What you will do
#1 Print everything in the time complexity passage from "When we say" down to "of the input.", copying it word for word.
#2 In the time complexity passage, what is given as an example of an O(N) algorithm?

BEGIN Text under study

An example of an O(1) algorithm is retrieving a single value by index from an array (when we know which index we want). Whether the array is size 1 or 1million, the time complexity is the same.
When we say a process takes O(1), it does not mean N=1, it means that the algorithm has constant time complexity, meaning the performance of the algorithm does not depend on the size of the input.
LINEAR TIME
O(N) means linear time, which means there is a linear relationship between the size of the input and the time performance of the algorithm. An algorithm that takes one second on an input of size 1, two seconds on an input of size two, and a million seconds on an input of size a million is a linear time algorithm.
An example of an O(N) algorithm is finding the minimum value in a randomly distributed array.

END Text under study
BEGIN Information provided

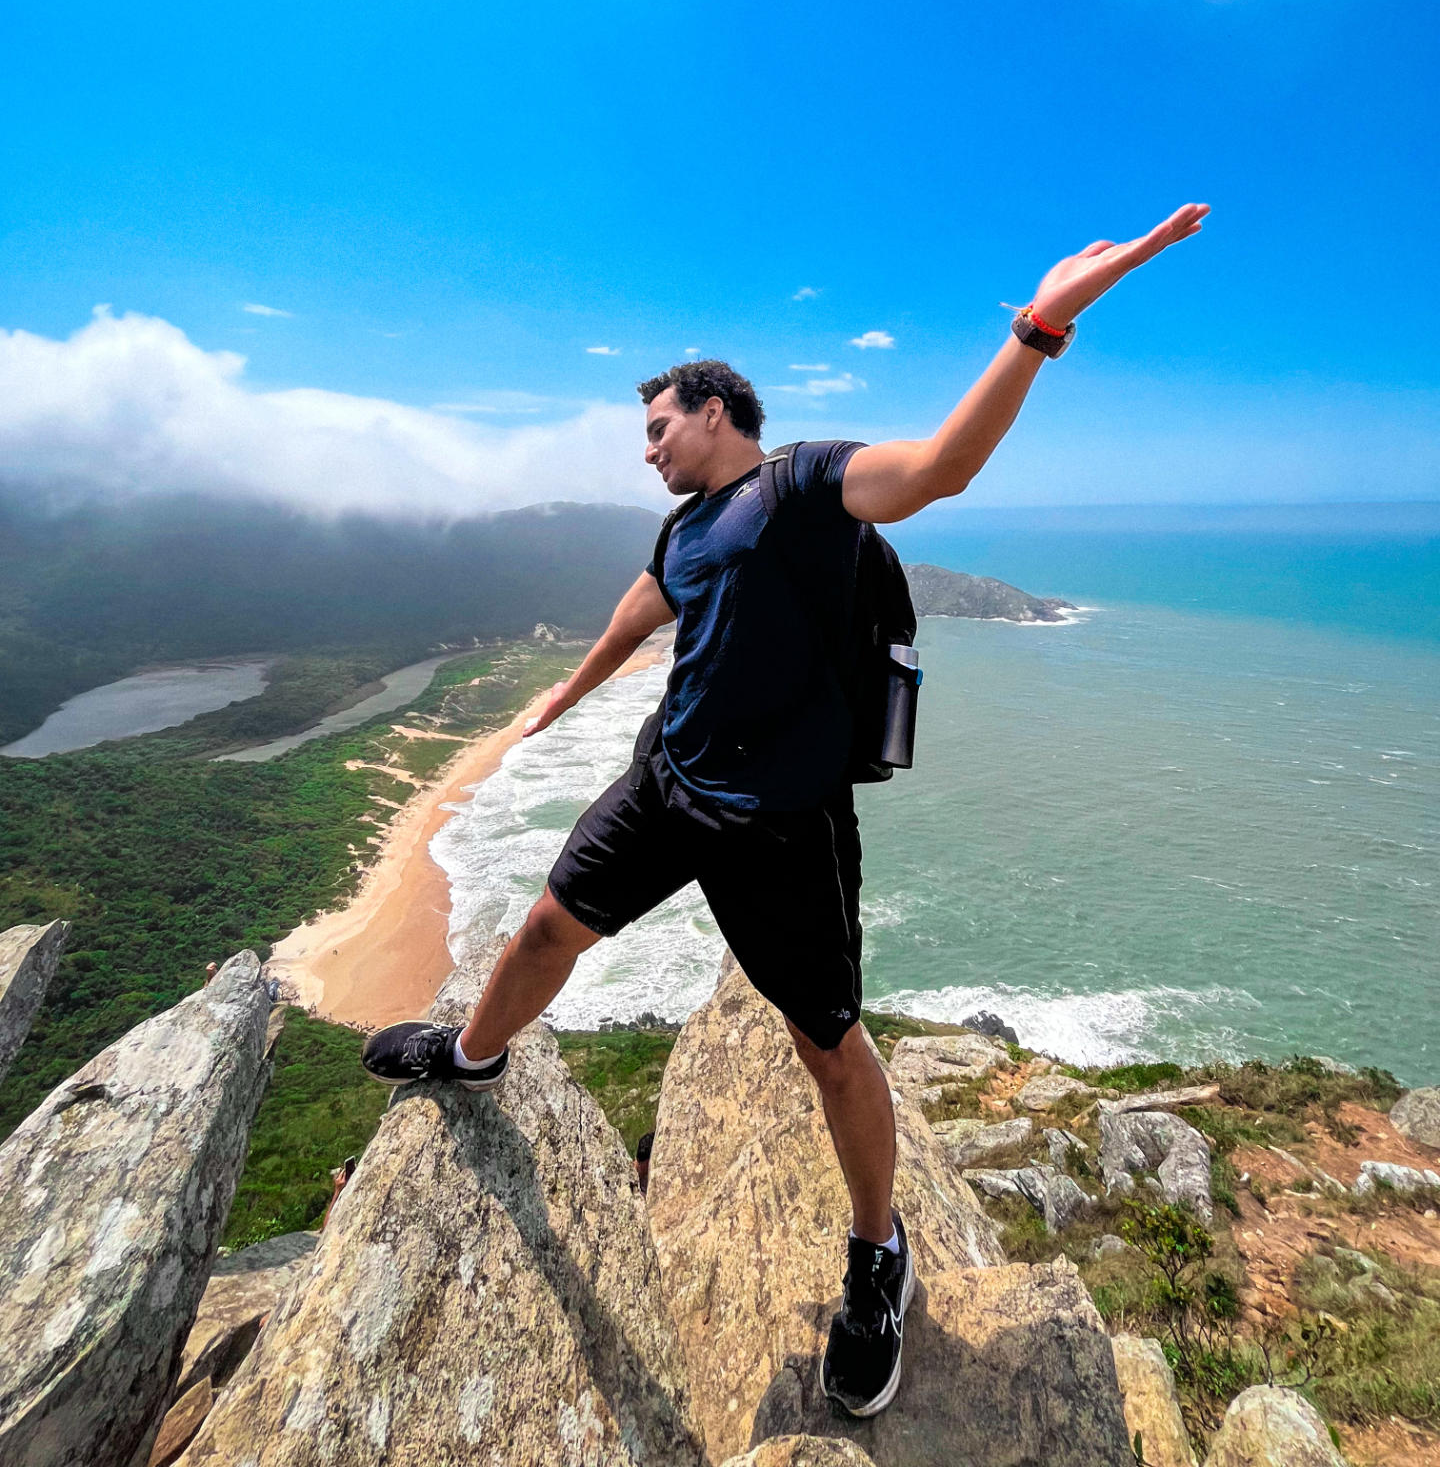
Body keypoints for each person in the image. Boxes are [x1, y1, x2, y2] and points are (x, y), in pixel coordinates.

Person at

END Information provided

Answers to each task
#1
When we say a process takes O(1), it does not mean N=1, it means that the algorithm has constant time complexity, meaning the performance of the algorithm does not depend on the size of the input.

#2 Finding the minimum value in a randomly distributed array.